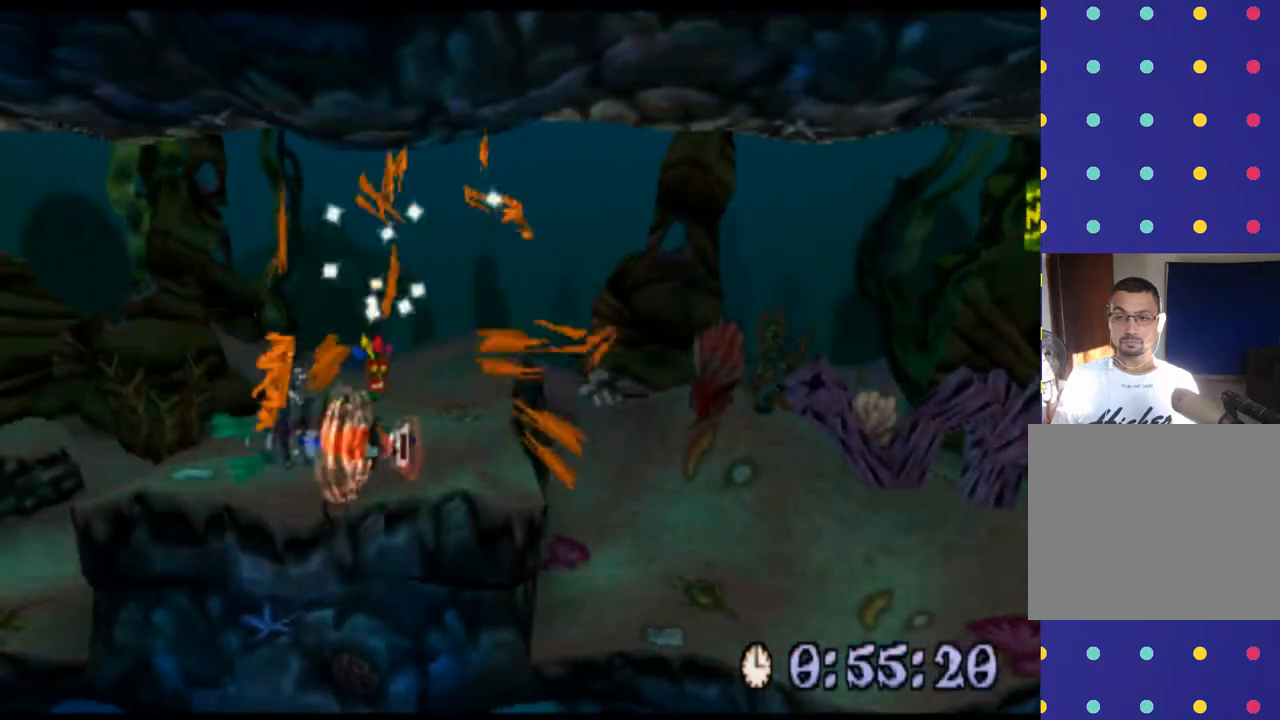
{"buttons": [], "left_stick": "right", "events": [[33, "CROSS", "down"], [67, "CROSS", "up"], [100, "CROSS", "down"], [133, "CROSS", "up"], [167, "CROSS", "down"], [200, "CROSS", "up"], [400, "CROSS", "down"], [433, "CROSS", "up"], [467, "CROSS", "down"], [500, "CROSS", "up"]]}
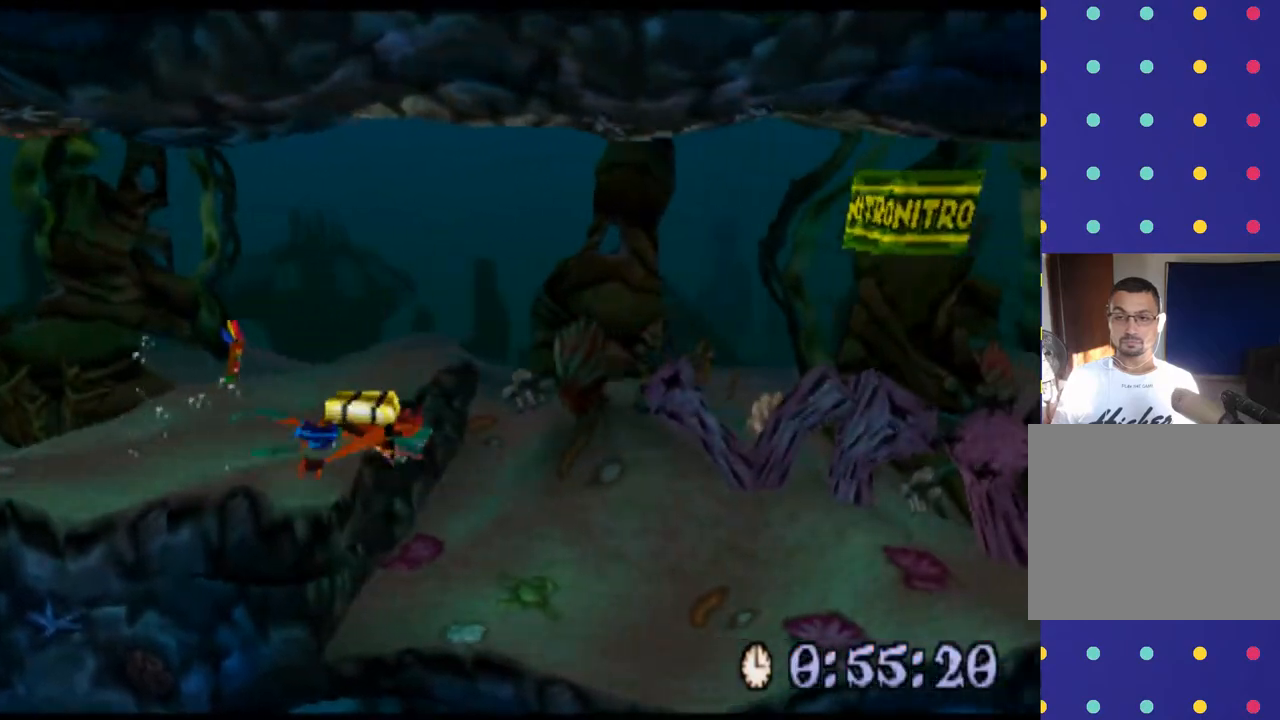
{"buttons": ["CROSS"], "left_stick": "down-right", "events": [[33, "left_stick", "down-right"], [100, "CROSS", "down"], [133, "CROSS", "up"], [167, "CROSS", "down"], [200, "CROSS", "up"], [233, "CROSS", "down"], [267, "CROSS", "up"], [300, "CROSS", "down"], [333, "CROSS", "up"], [367, "CROSS", "down"], [400, "CROSS", "up"], [433, "CROSS", "down"], [467, "CROSS", "up"], [500, "CROSS", "down"]]}
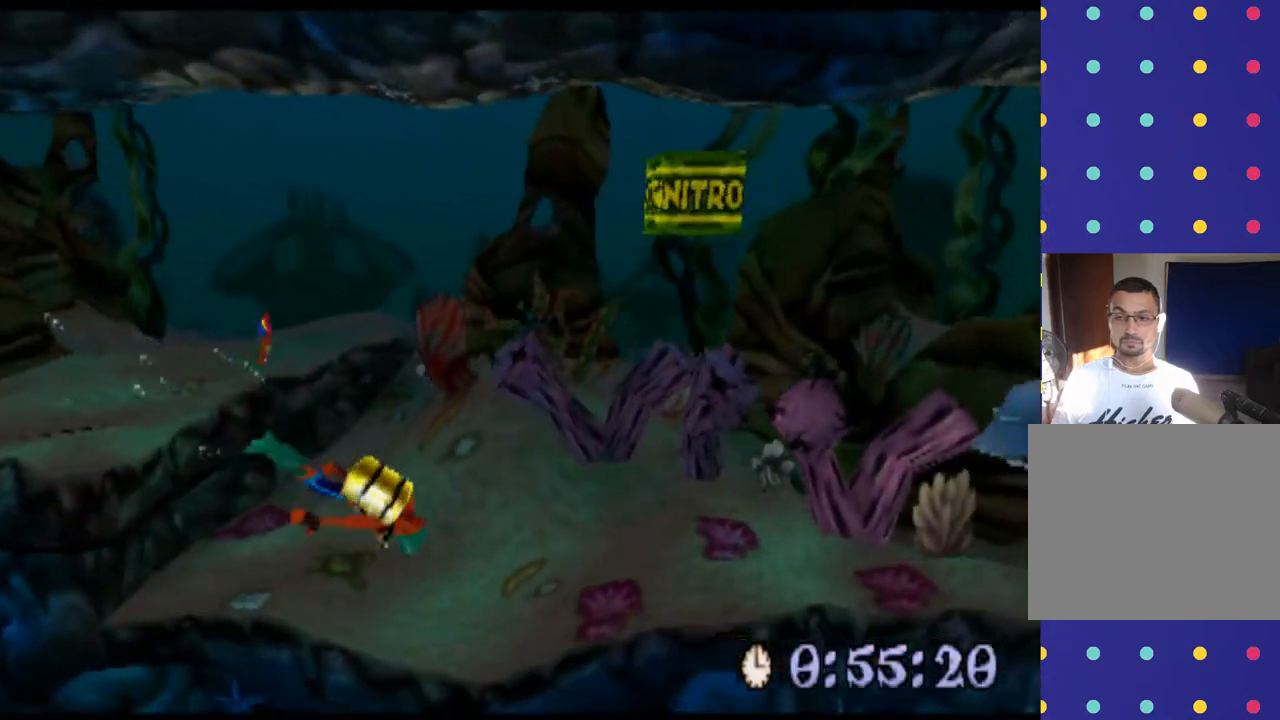
{"buttons": ["CROSS"], "left_stick": "right", "events": [[67, "left_stick", "right"], [167, "CROSS", "up"], [200, "CROSS", "down"], [233, "CROSS", "up"], [267, "CROSS", "down"], [300, "CROSS", "up"], [333, "CROSS", "down"], [400, "CROSS", "up"], [433, "CROSS", "down"], [467, "CROSS", "up"], [500, "CROSS", "down"]]}
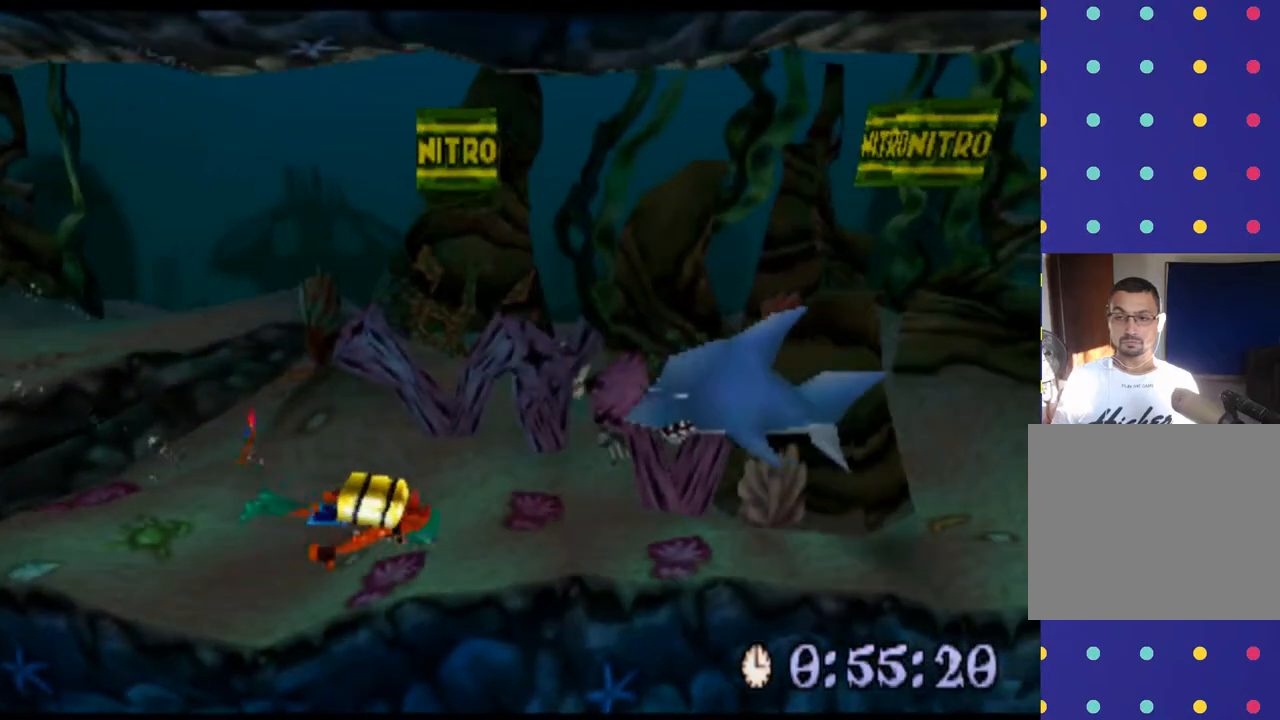
{"buttons": [], "left_stick": "right", "events": [[33, "CROSS", "up"], [67, "CROSS", "down"], [100, "CROSS", "up"], [133, "CROSS", "down"], [167, "CROSS", "up"], [200, "CROSS", "down"], [367, "CROSS", "up"], [400, "CROSS", "down"], [500, "CROSS", "up"]]}
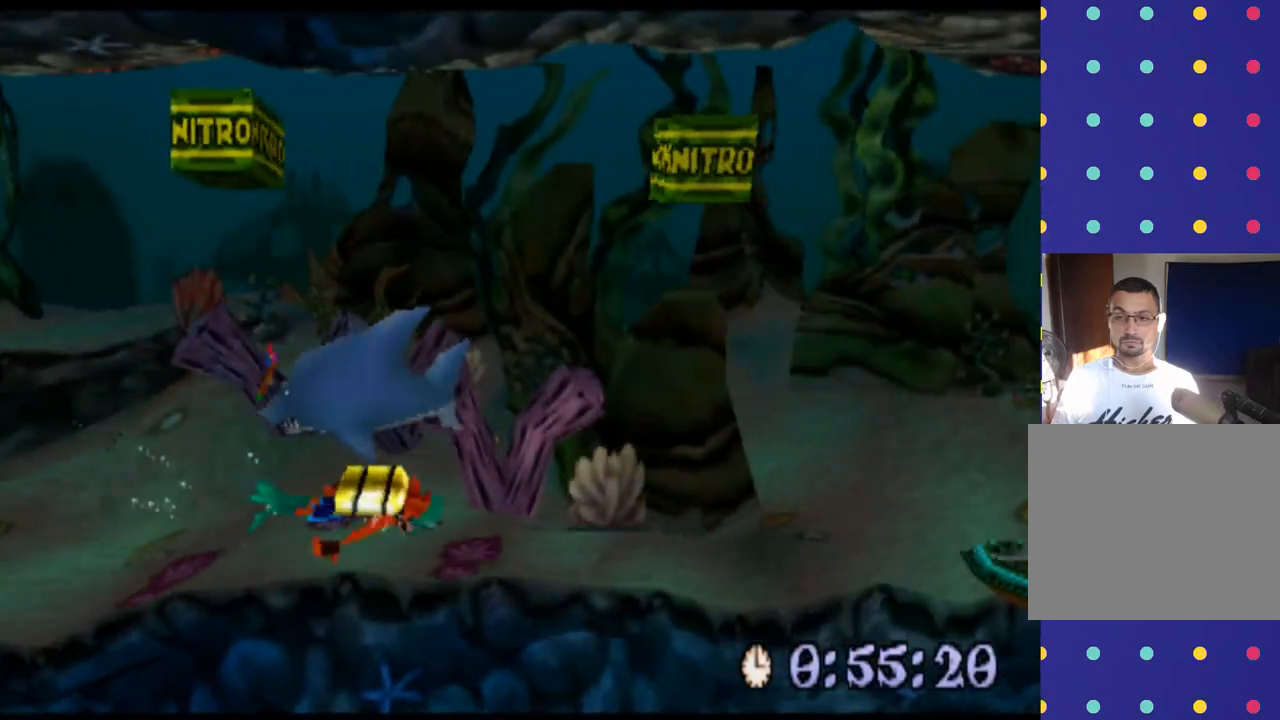
{"buttons": [], "left_stick": "right", "events": [[33, "CROSS", "down"], [67, "CROSS", "up"], [100, "CROSS", "down"], [133, "CROSS", "up"], [167, "CROSS", "down"], [200, "CROSS", "up"], [333, "CROSS", "down"], [367, "CROSS", "up"], [400, "CROSS", "down"], [433, "CROSS", "up"], [467, "CROSS", "down"], [500, "CROSS", "up"]]}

THE PROBLEM:
Write out all the records again, exactly, minus any pictures.

RESULT BELOW:
{"buttons": [], "left_stick": "right", "events": [[33, "CROSS", "down"], [67, "CROSS", "up"], [100, "CROSS", "down"], [133, "CROSS", "up"], [167, "CROSS", "down"], [200, "CROSS", "up"], [400, "CROSS", "down"], [433, "CROSS", "up"], [467, "CROSS", "down"], [500, "CROSS", "up"]]}
{"buttons": ["CROSS"], "left_stick": "down-right", "events": [[33, "left_stick", "down-right"], [100, "CROSS", "down"], [133, "CROSS", "up"], [167, "CROSS", "down"], [200, "CROSS", "up"], [233, "CROSS", "down"], [267, "CROSS", "up"], [300, "CROSS", "down"], [333, "CROSS", "up"], [367, "CROSS", "down"], [400, "CROSS", "up"], [433, "CROSS", "down"], [467, "CROSS", "up"], [500, "CROSS", "down"]]}
{"buttons": ["CROSS"], "left_stick": "right", "events": [[67, "left_stick", "right"], [167, "CROSS", "up"], [200, "CROSS", "down"], [233, "CROSS", "up"], [267, "CROSS", "down"], [300, "CROSS", "up"], [333, "CROSS", "down"], [400, "CROSS", "up"], [433, "CROSS", "down"], [467, "CROSS", "up"], [500, "CROSS", "down"]]}
{"buttons": [], "left_stick": "right", "events": [[33, "CROSS", "up"], [67, "CROSS", "down"], [100, "CROSS", "up"], [133, "CROSS", "down"], [167, "CROSS", "up"], [200, "CROSS", "down"], [367, "CROSS", "up"], [400, "CROSS", "down"], [500, "CROSS", "up"]]}
{"buttons": [], "left_stick": "right", "events": [[33, "CROSS", "down"], [67, "CROSS", "up"], [100, "CROSS", "down"], [133, "CROSS", "up"], [167, "CROSS", "down"], [200, "CROSS", "up"], [333, "CROSS", "down"], [367, "CROSS", "up"], [400, "CROSS", "down"], [433, "CROSS", "up"], [467, "CROSS", "down"], [500, "CROSS", "up"]]}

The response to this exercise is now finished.